2-Ramalan nasib (astrologi, shio, weton, wuku, garis tangan, tahi lalat dan semacamnya
Ramalan semacam ini tergolong “pseudo science” atau ilmu semu yang tidak didukung metodologi ilmiah maupun fakta-fakta empiris
3-Ramalan jaelangkung, binatang dan semacamnya
Ramalan seperti ini sifatnya sangat spekulatif dan bisa jadi memperalat mahluk halus yang sangat dilarang agama
4-Ramalan dukun atau paranormal
Ramalan dukun biasanya bersifat untung-untungan dan motivasinya hanya ingin mencari uang. kalau ramalannya benar, itu karena faktor kebetulan saja. Ilmu yang dipakai hanya ilmu “kira-kira” saja. Hanya memberi kemungkinan-kemungkinan.

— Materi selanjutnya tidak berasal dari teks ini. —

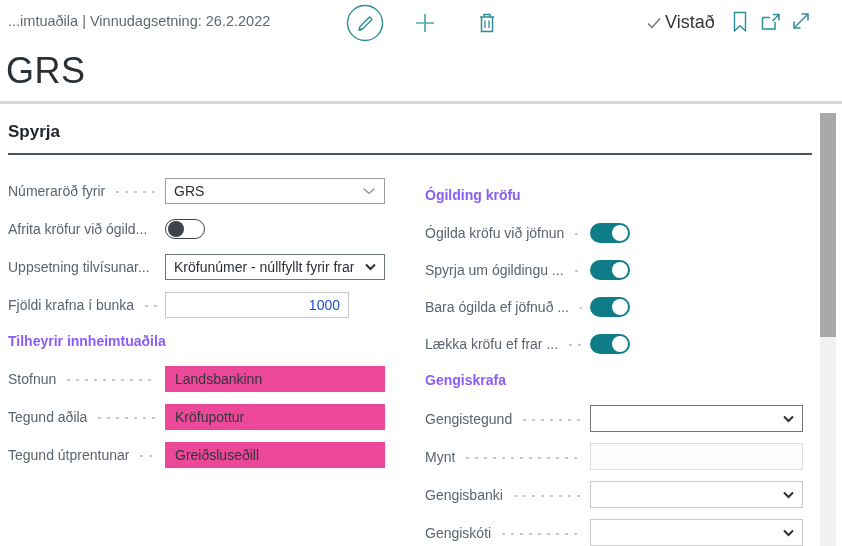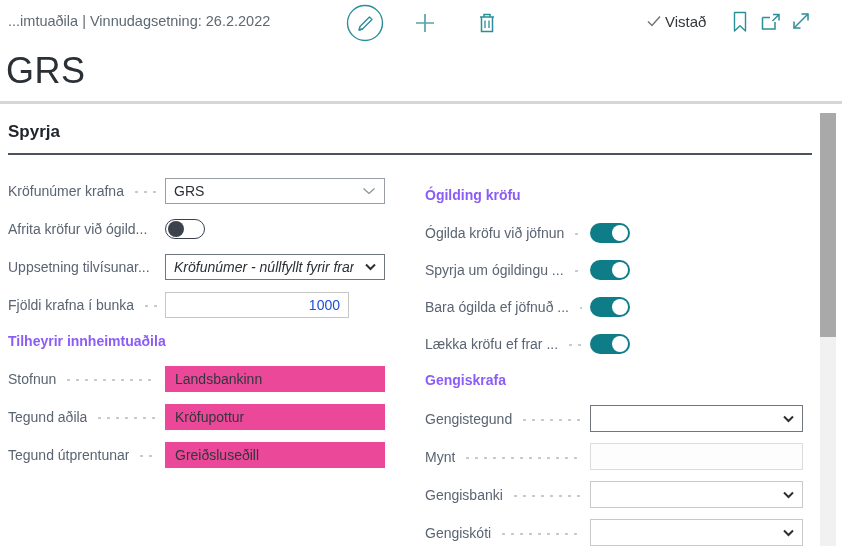--- a/index.html
+++ b/index.html
@@ -14,7 +14,7 @@
   .plus-btn   { left:414px; top:12px; }
   .trash-btn  { left:477px; top:11px; }
   .saved { position:absolute; left:645px; top:12px; display:flex; align-items:center; gap:2px; }
-  .saved-text { font-size:15px; color:#31363a; }
+  .saved-text { font-size:18px; color:#31363a; }
   .bookmark-btn { left:732px; top:11px; }
   .popout-btn   { left:761px; top:12px; }
   .expand-btn   { left:791px; top:11px; }

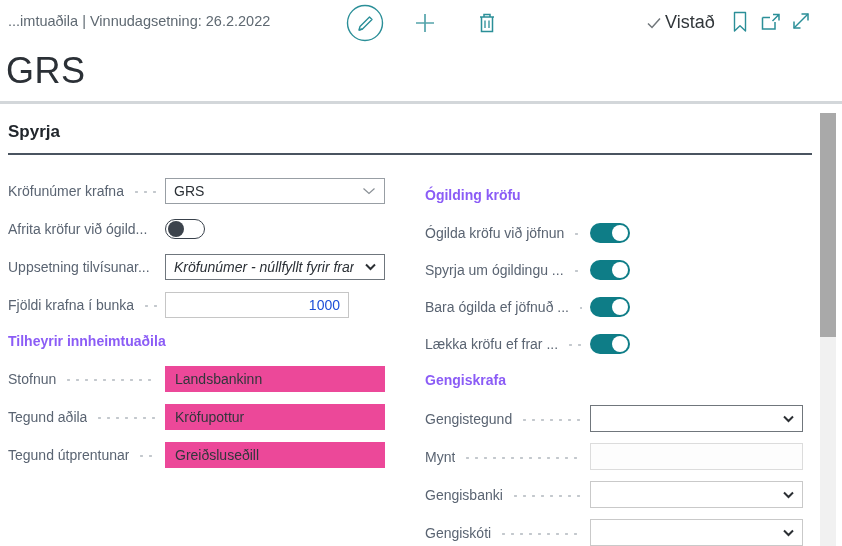--- a/index.html
+++ b/index.html
@@ -164,7 +164,7 @@
 
       <div class="field-row">
         <div class="field-label">
-          <span class="label-text">Kröfunúmer krafna</span>
+          <span class="label-text">Númeraröð fyrir</span>
           <span class="leader"></span>
         </div>
         <div class="ctl combo">

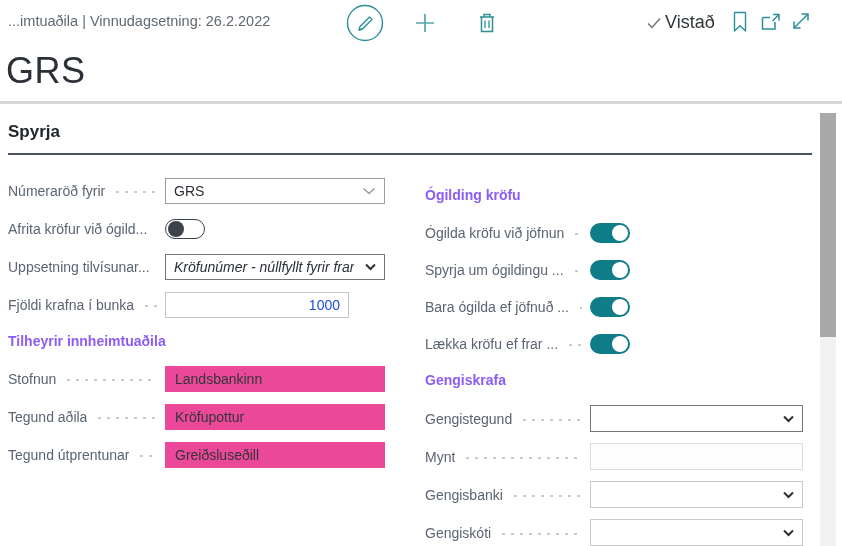--- a/index.html
+++ b/index.html
@@ -53,7 +53,7 @@
   .combo { width:220px; background:#fff; border:1px solid #989ea4; display:flex;
     align-items:center; padding:0 8px; justify-content:space-between; }
   .native-select { width:220px; background:#fff; border:1px solid #6f767d; display:flex;
-    align-items:center; padding:0 8px; justify-content:space-between;font-style:italic; }
+    align-items:center; padding:0 8px; justify-content:space-between; }
   .num-input { width:184px; border:1px solid #c6c6c6; text-align:right; padding:0 8px;
     font-size:14px; color:#1d4ed8; font-family:"Liberation Sans",sans-serif; }
   .readonly { width:220px; background:#ec4899; border:none; display:flex;

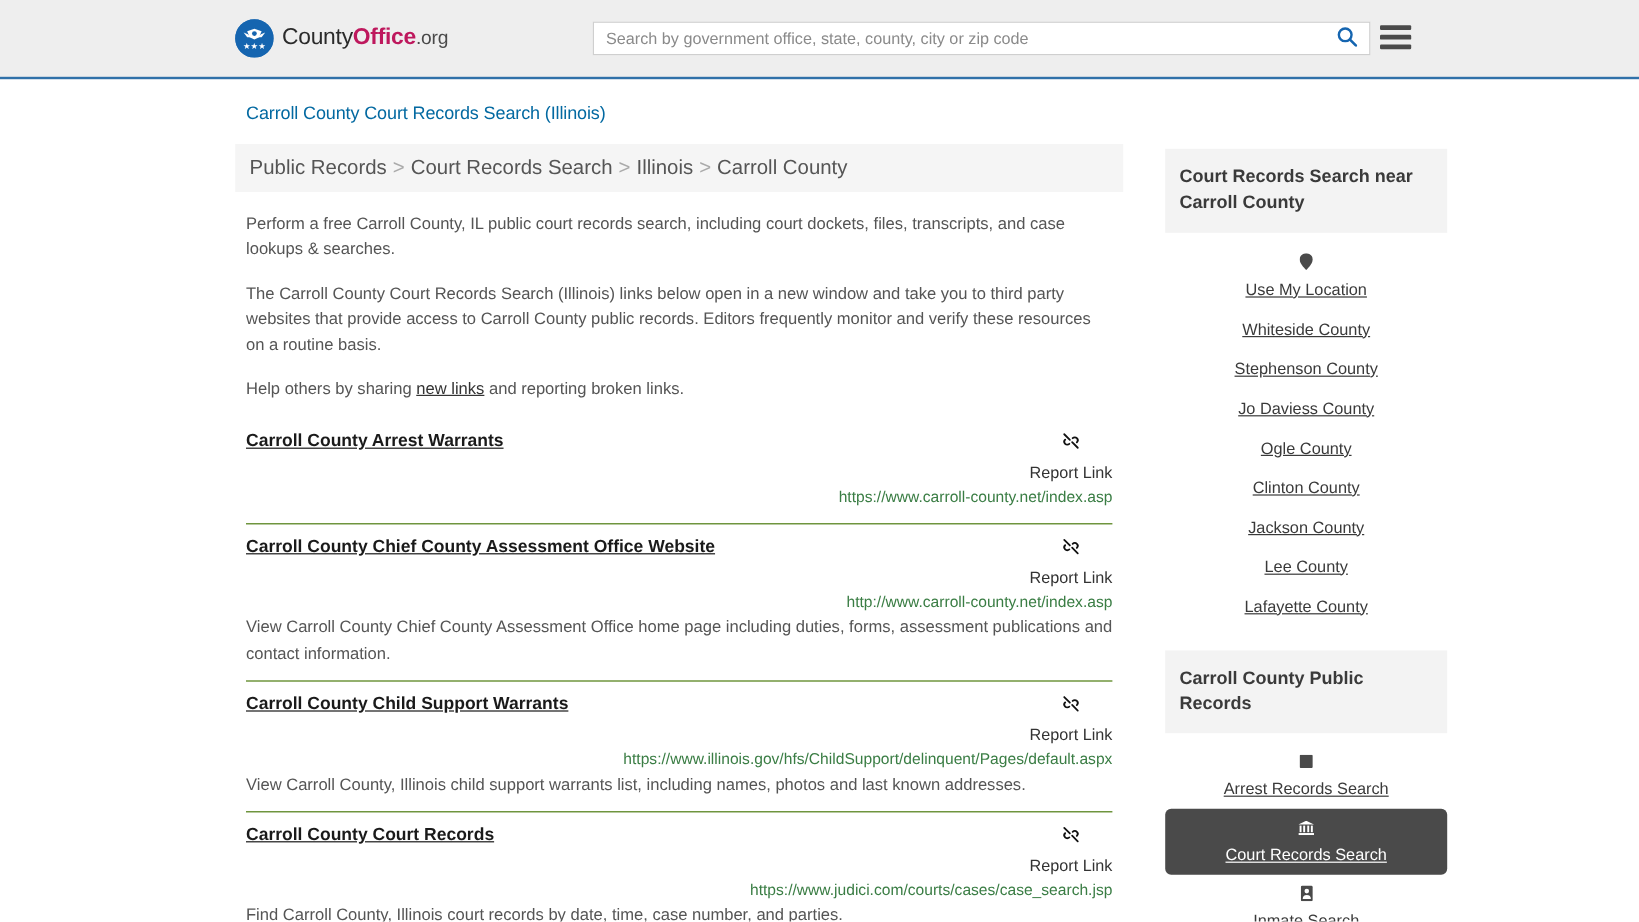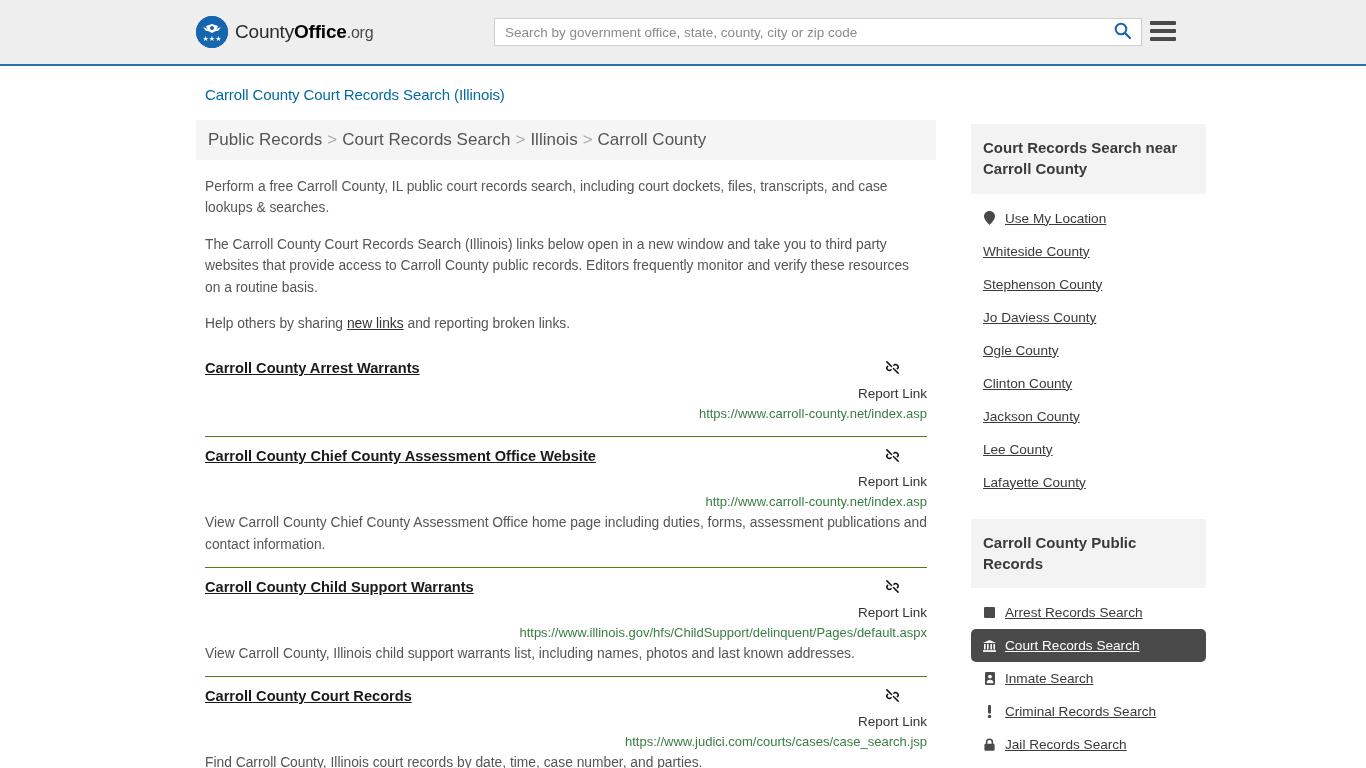--- a/index.html
+++ b/index.html
@@ -40,7 +40,7 @@
     white-space: nowrap;
   }
   .logo-text .t-county { color: #2b2b2b; font-weight: 400; }
-  .logo-text .t-office { color: #000000; font-weight: 700; text-align: right; }
+  .logo-text .t-office { color: #be185d; font-weight: 700; text-align: right; }
   .logo-text .t-org { color: #4a4a4a; font-weight: 400; font-size: 16px; }
 
   .search-wrap {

5-Ramalan kartu Tarot , angka, nomor dan semacamnya
Ramalan demikian sebenarnya sifatnya mengada-ada saja. Ilmu yang dipakai yaitu “otak-atik gathuk”. Dicocok-cocokkan.
A.Beberapa prediksi, estimasi dan ramalan yang boleh
Yaitu segala bentuk prediksi, estimasi dan ramalan tentang suatu kejadian yang didukung data-data empiris dan didukung keahlian atau kompetensi tertentu
Contoh:
1-Ramalan Jayabaya/Ronggowarsito
Ramalan jayabaya/Ronggowarsito basisnya adalah karya sastra yang mempunyai nilai-nilai filsafat yang tinggi. Beliau bukan dukun ataupun paranormal. Tetapi seseorang yang mempunyai indera keenam yang tinggi. Mempunyai kemampuan indigo atau kemampuan lebih yang tidak dimiliki orang lain. Memiliki intuisi yang tajam. mampu membayangkan apa yang akan terjadi di kemudian hari berdasarkan logika-logika yang masuk akal. Memang, ada satu dua orang yang mendapat “anugerah” Tuhan untuk memprediksikan apa yang akan terjadi dan biasanya benar.
2-Ramalan cuaca/iklim
Ramalan berdasarkan fakta-fakta empiris, metodologi ilmiah. bahkan didukung peralatan moderen dan canggih. Meskipun demikian ilmiahnya, namun sesekali meleset juga.
3-Ramalan ilmiah
Ramalan ilmiah yaitu ramalan berdasarkan metode-metode tertentu. Misalnya, ramalan hasil penjualan tahun depan berdasarkan data penjualan selama lima tahun sebelumnya dengan menggunakan metode “least square” atau statistik.
4-Ramalan filosofis
Ramalan filosofis yati ramalan berdasarkan aneka ragam aliran berpikir dan sekala implikasinya. Misalnya meramalkan akibat cara pikir neolib, kapitalisme, persepsi masyarakat, ramalan pemenang capres-cawapres berdasarkan hasil survei ilmiah dan semacamnya.
5-Ramalan guyonan
Ramalan guyonan adalah ramalan yang tidak serius. Jadi, tak perlu ditanggapi secara serius. Biasanya hanya untuk mengisi waktu senggang, memberikan kejutan atau surprise atau “ngerjain” orang. Motivasinya hanya untuk kesenangan belaka.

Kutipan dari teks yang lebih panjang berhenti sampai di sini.